18. Bölüm "Kalmak?"

353 17 9
                                    

Öncelikle herkese Hayırlı Bayramlar. Bol neşeli akrabalarınızla dostlarınızla bir bayram dilerim. Huzurunuz bol olsun. İyi okumalar.

Ne bir kıpırdama ne de bir hareket vardı. Tam 25 gün. Sahiden umut yok muydu? Sigaramdan bir nefes daha çektim. Ciğerlerimdeki boşluk arsızca dolarken uzun sürmeden gökyüzüne saldım. Hastanede genelde ben duruyordum. Herkesi gönderiyordum. Eylül'ün babası iki gün kalmadan kendine gelmişti. İlk sorduğu kişi Eylül'dü. Hiçbirimiz ağzımızı açamadan öylece bakmıştık. Murat beyle zorla da olsa eşinin sağlığı için Sahra hanımı da göndermiştik. Annemle babamda genelde onlarlaydı. Atakan genelde hastahaneden çıkmıyordu; fakat fazlasıyla çökmüştü bu yüzden onu da gönderip duruyordum. Mert benimleydi ta ki nişanlısı hastalanana kadar. Zor da olsa onu Amerika'ya yollamıştım. Hiçbirimiz ayakta duracak gücü bulamıyorduk. Eylül'ün kalbi iki defa durmuştu şu geçen günlerde. Hastanedeki doktorunda çok şükür ki değiştire bilmiştim. Şimdiki doktor eğer kalbi  bir defa daha durursa yaşamasının zor olduğunu, bedeninin daha fazla dayanamayacağını söylemişti. 

Çekilmeye takaati kalmayan sigarayı ayağımla ezerek yaşamına son verdim. Ardından hastanenin lavabosuna çıkarak ellerimi ve yüzümü yıkadım. Aynadaki yansımam fazla, ürkütücüydü. Duş almam gerekiyordu. Kendime biraz parayla bulduğum hastane odasına girip duş aldım. Ne kadar asla kendi banyomu tutamayacak olsa da yapacak bir şey yoktu. Sanki buradan ayrılırsam Eylül'e bir şey olacakmış gibi geliyordu. 

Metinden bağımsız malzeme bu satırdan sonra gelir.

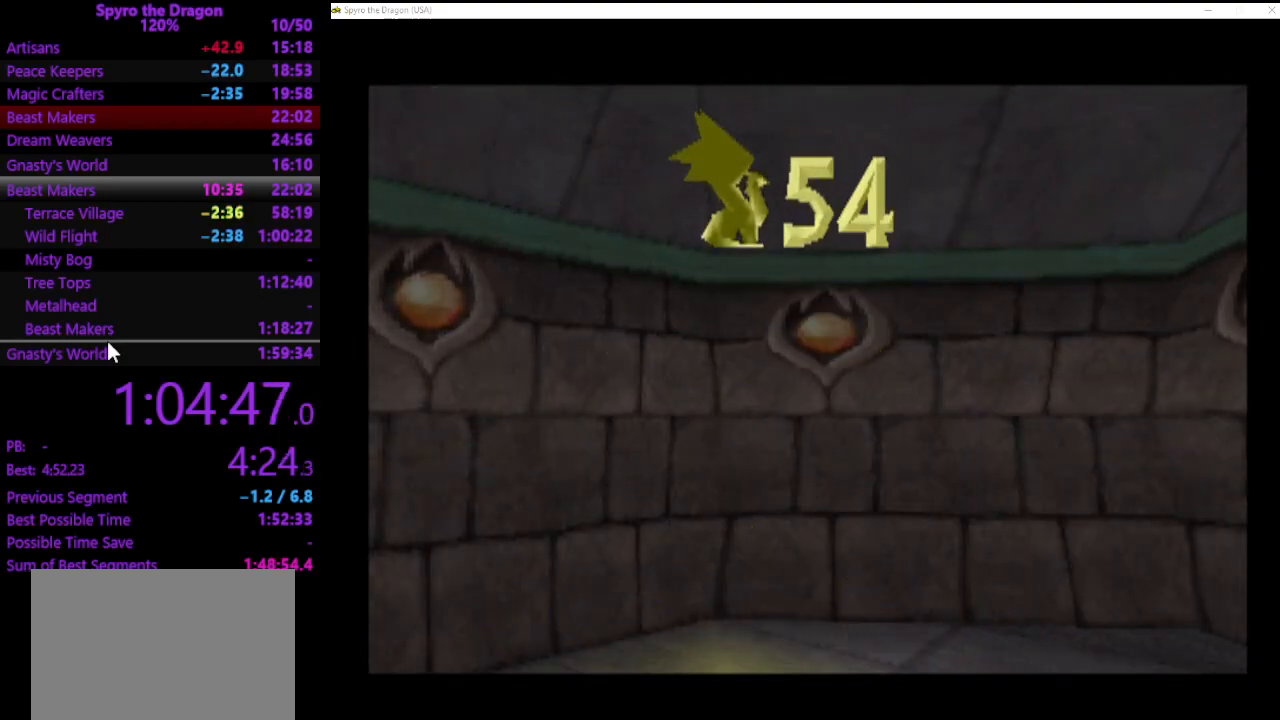
{"buttons": [], "left_stick": "center", "events": []}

İçimdeki sancıyı kendime bile anlatamıyordum. Kaburgalarıma giren zarif bir sancı. Eylül. Kar tanem o kadar zayıflamıştı ki. Ellerine dokunuyordum bir umut. Hissetmiyor muydu? Doktor söylediklerimi duyar demişti. Duymuyor muydu? Onun bana ait olduğunu defalarca dile getirmişken neden bir işaret vermiyordu? Aşk böyle bir şey miydi? Belki de sahip olmaktı bu. Kader mi demeliydim yoksa.

Beni düşünmüyordu peki ya küçük yaştaki büyük umudu. Emir'i. Ne kadar söylemek istemeseler de öğrenmişti. Anlamış olmalıydı. Bir hafta önce koşarak çıkmıştı merdivenleri. Küçük elleriyle halasına tutunmuştu. Beni nasıl bırakırsın diye bağırışları hala kulağımdaydı. Kafamı sağa sola sallayıp bu düşüncelerden kurtuldum.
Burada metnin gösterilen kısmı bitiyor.